50 states band together for Google antitrust investigation

A bipartisan coalition of the top legal officers from 50 states and territories will investigate big tech behemoth Google’s alleged monopolistic practices, a dozen attorneys general announced Monday.

The group, led by Texas Attorney General Ken Paxton, a Republican, and D.C. Attorney General Karl Racine, a Democrat, made the announcement on the steps of the Supreme Court they would investigate Google’s online advertising practices, its data collection strategies, and whether it was taking illegal anticompetitive actions to stifle the free market online.

“This is not a lawsuit,” Paxton said. “This is an investigation to get the facts.”

Racine called it an “unusual situation” to see such broad-based bipartisan support among attorneys general typically at odds on various partisan issues.

“We are acting as one team to launch a fair investigation that will follow the facts,” Racine said.

Also in attendance were attorneys general from Alaska, South Dakota, Indiana, Arkansas, Utah, Florida, Missouri, Tennessee, Louisiana, and Nebraska. Though the nationwide coalition itself is broadly bipartisan, the vast majority of state attorneys general who appeared in D.C. on the warm September afternoon were Republicans.

Only California — where Google’s Silicon Valley headquarters are located — and Alabama did not join the nationwide investigation.

“Most Americans think it’s free to Google something, but it comes at a cost,” said Arkansas Attorney General Leslie Rutledge, a Republican.

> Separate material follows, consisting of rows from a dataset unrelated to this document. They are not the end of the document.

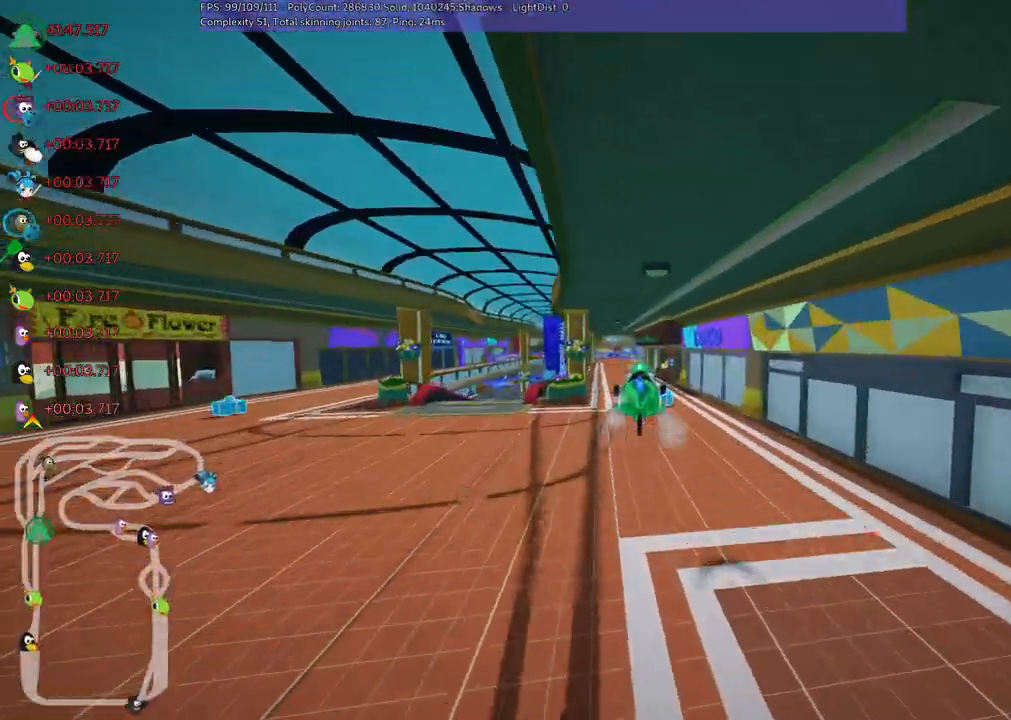
Gameplay with keyboard; each line is a JSON object with the keys held at the frame after it. "events" lists presses ("down") and releases ("up") of ".", "/", "alt_r", "b", "c", "comma", "ctrl_r", "d", "down", "f", "g", "h", "j", "k", "l", "left", "m", "n", "quote", "return", "right", "semicolon", "shift_r", "space", "super", "up" and "v" between this image and that frame as [ms after this image, input, new state], when the widget could be followed in between. No other keys are recorded. Mouse input is not recorded.
{"keys": ["up"], "events": []}
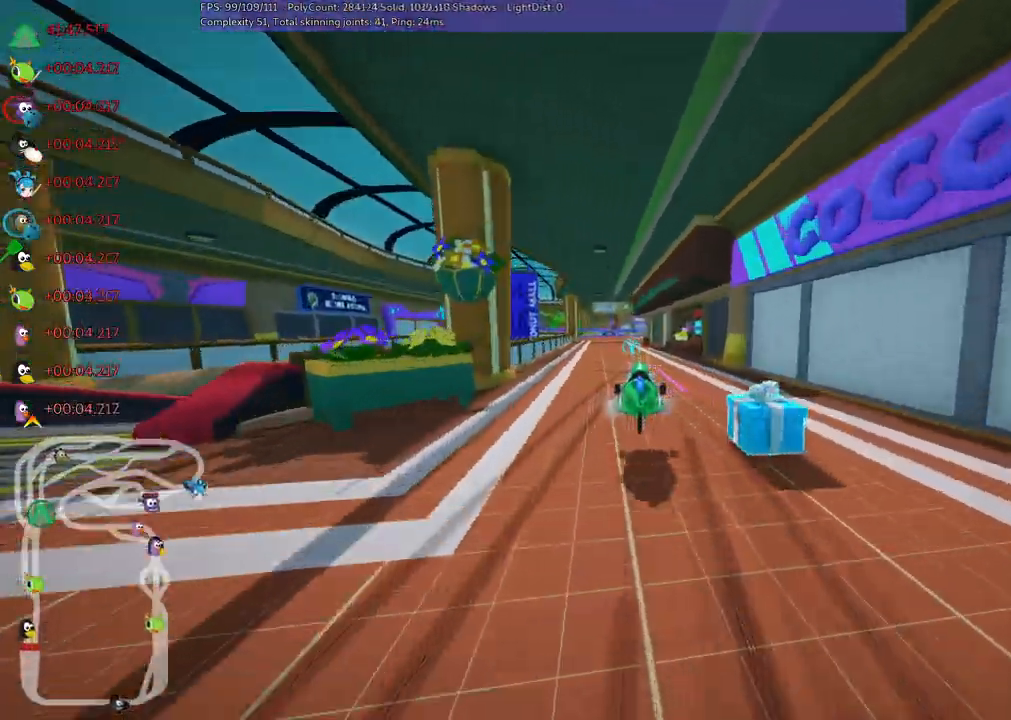
{"keys": ["left", "up"], "events": [[317, "left", "down"]]}
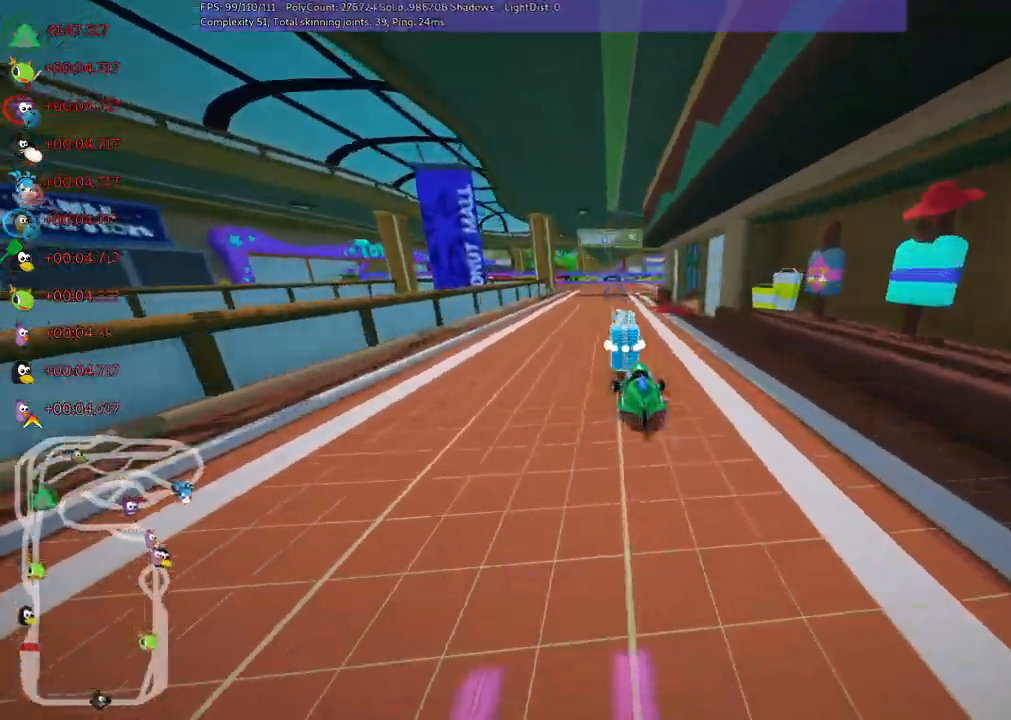
{"keys": ["left", "m", "right", "up"], "events": [[50, "left", "up"], [100, "m", "down"], [100, "right", "down"], [183, "left", "down"], [233, "right", "up"], [417, "right", "down"]]}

The bipartisan group was “standing together to protect the free market, to protect competition, and to protect the American consumer from this tech juggernaut,” she said.

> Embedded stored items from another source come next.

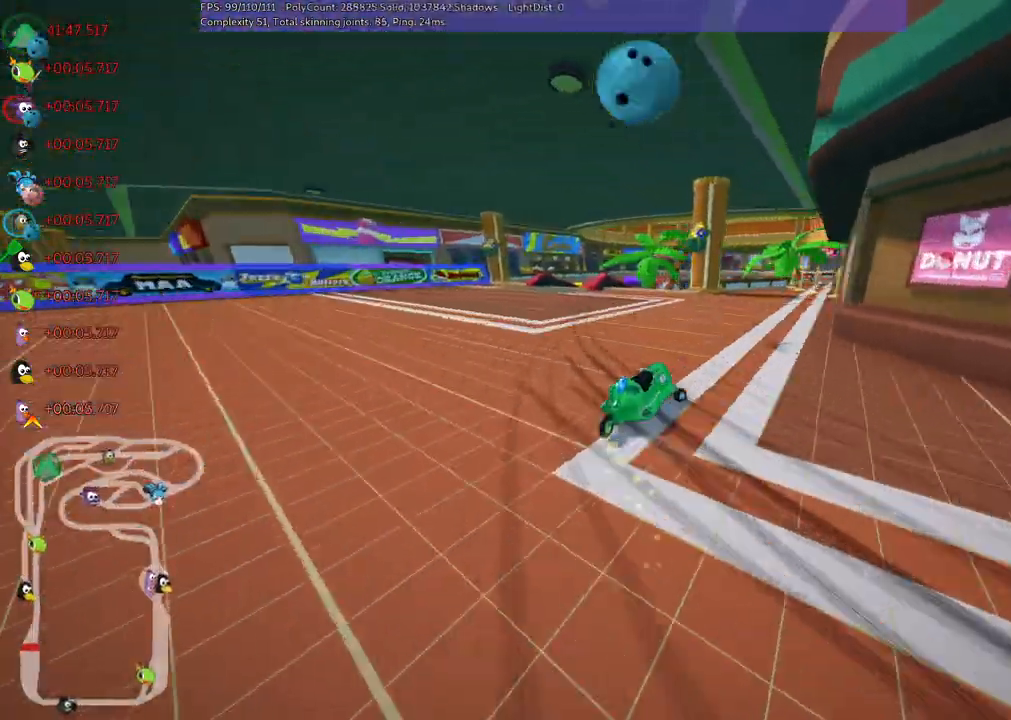
{"keys": ["left", "up"], "events": [[167, "m", "up"], [217, "right", "up"], [350, "left", "down"]]}
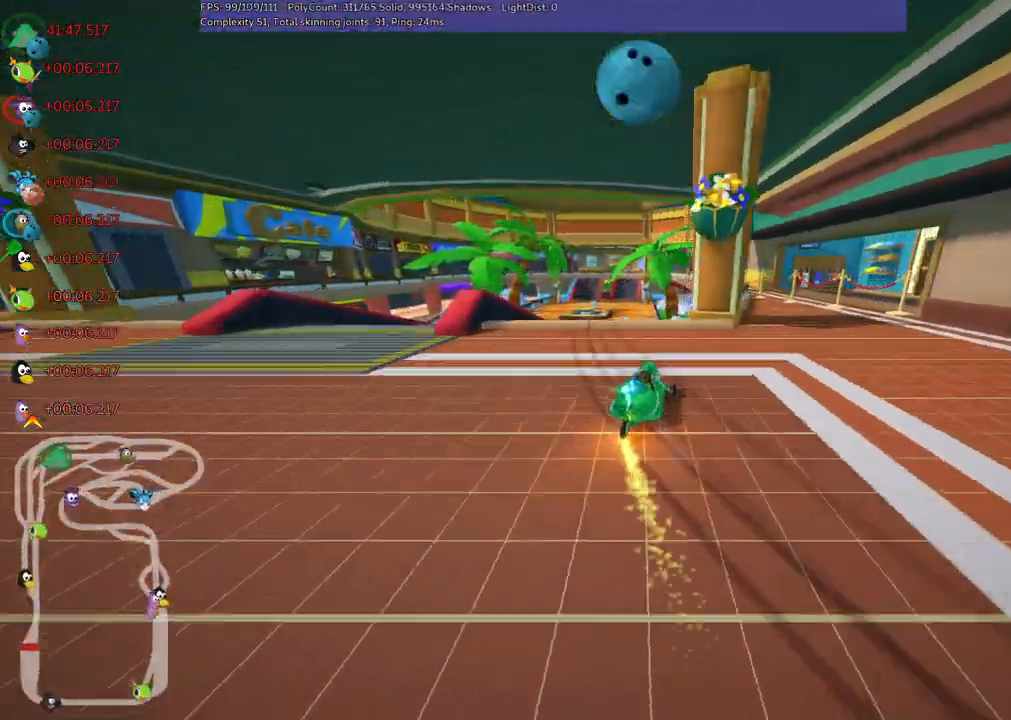
{"keys": ["m", "right", "up"], "events": [[33, "left", "up"], [317, "left", "down"], [317, "m", "down"], [417, "right", "down"], [467, "left", "up"]]}
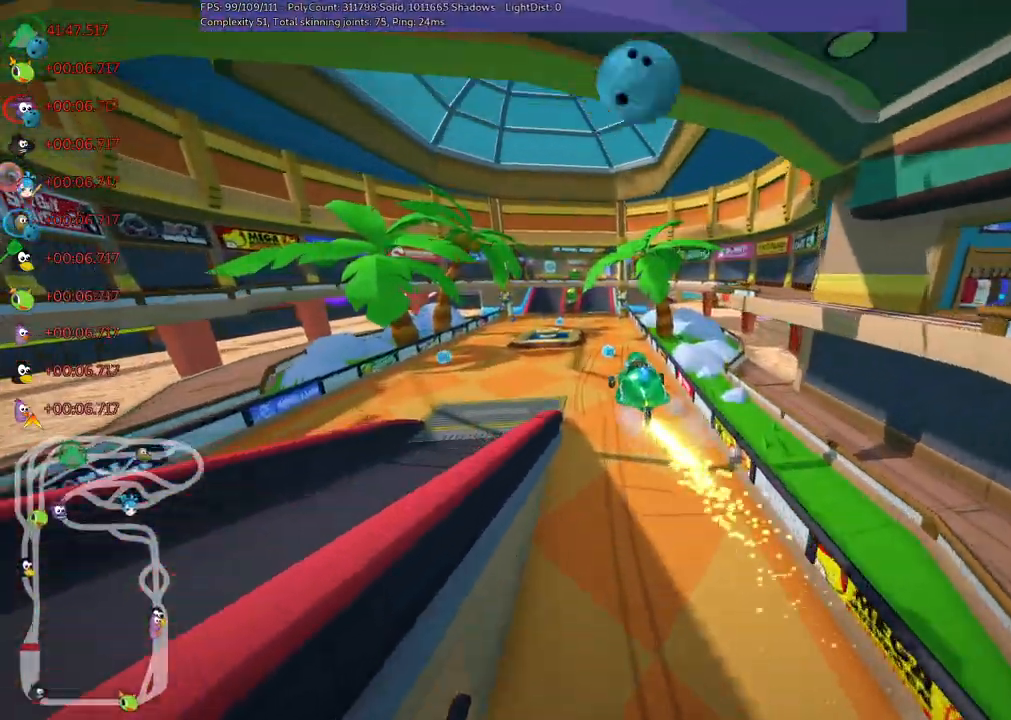
{"keys": ["m", "right", "up"]}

Louisiana Attorney General Jeff Landry, another Republican, said Google’s dominance in the online advertising business “allows them to pick winners and losers” and said that inaction could mean the death of the dream of an open internet.

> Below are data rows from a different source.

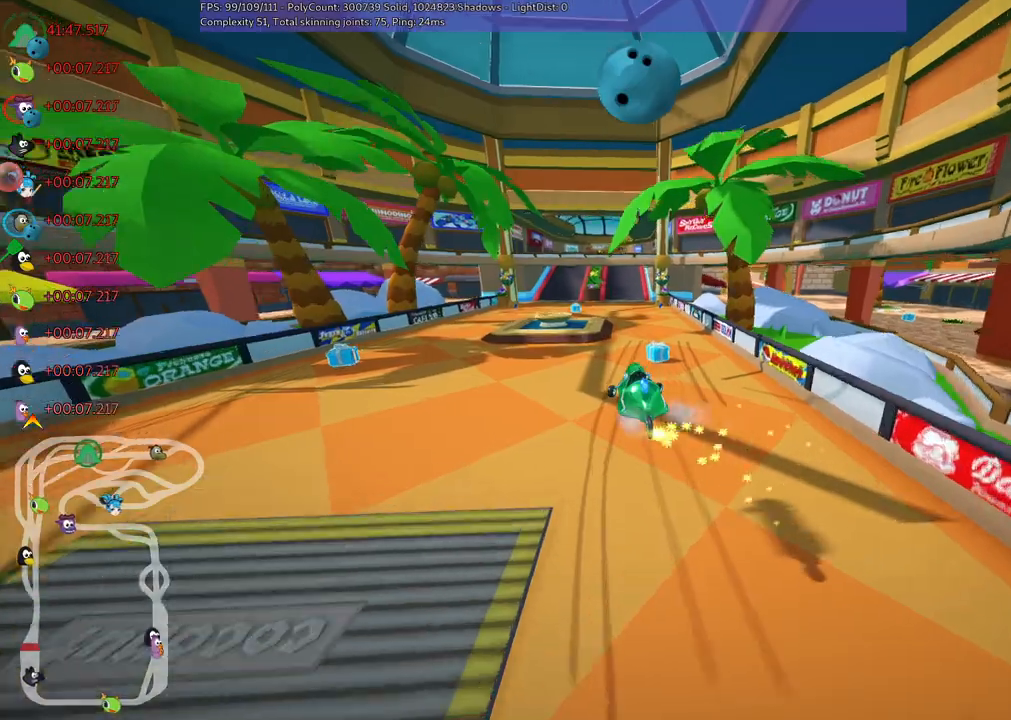
{"keys": ["up"]}
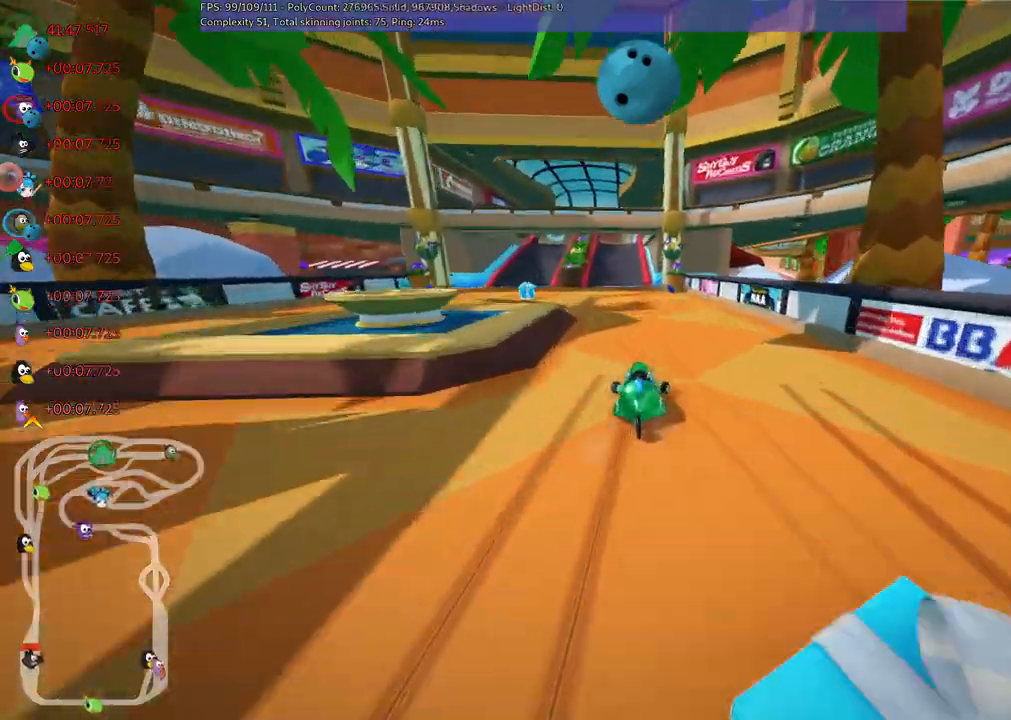
{"keys": ["left", "up"]}
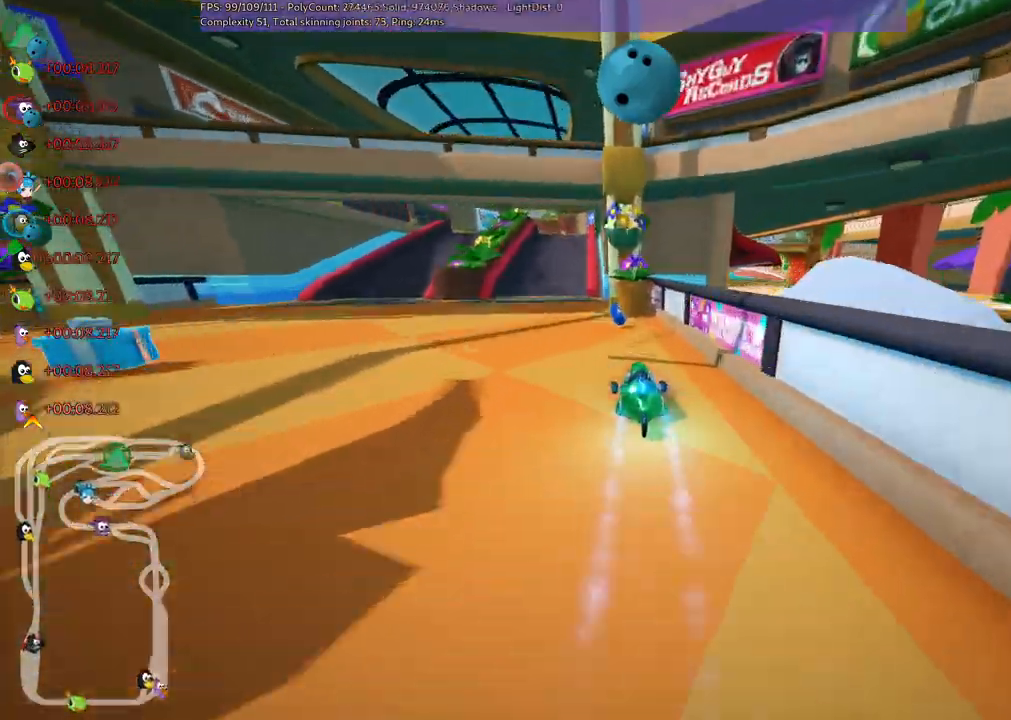
{"keys": ["right", "up"], "events": [[250, "left", "up"], [333, "right", "down"]]}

The investigation isn’t “anti-tech,” said Utah Attorney General Sam Reyes, also a Republican, but actually “for the benefit of the tech ecosystem.” The question, Reyes said, was “whether Google has strayed from its founding principles to do no evil.”

The Justice Department launched its own its own antitrust inquiry into Google in July to review “whether and how market-leading online platforms have achieved market power and are engaging in practices that have reduced competition, stifled innovation, or otherwise harmed consumers.”

And in 2018, the European Commission fined Google $5.1 billion for its anticompetitive practices.

On Friday, nine state attorneys general separately launched an antitrust investigation of social media giant Facebook too. The bipartisan effort announced Friday is led by Democratic New York Attorney General Letitia James.

“I am proud to be leading a bipartisan coalition of attorneys general in investigating whether Facebook has stifled competition and put users at risk,” James said in a news release. “We will use every investigative tool at our disposal to determine whether Facebook’s actions may have endangered consumer data, reduced the quality of consumers’ choices, or increased the price of advertising.”

Facebook paid a $5 billion penalty in a settlement with the Federal Trade Commission in July. The federal government is also looking into whether the social media giant’s acquisition of Instagram violated antitrust laws and continues to scrutinize Facebook’s privacy practices.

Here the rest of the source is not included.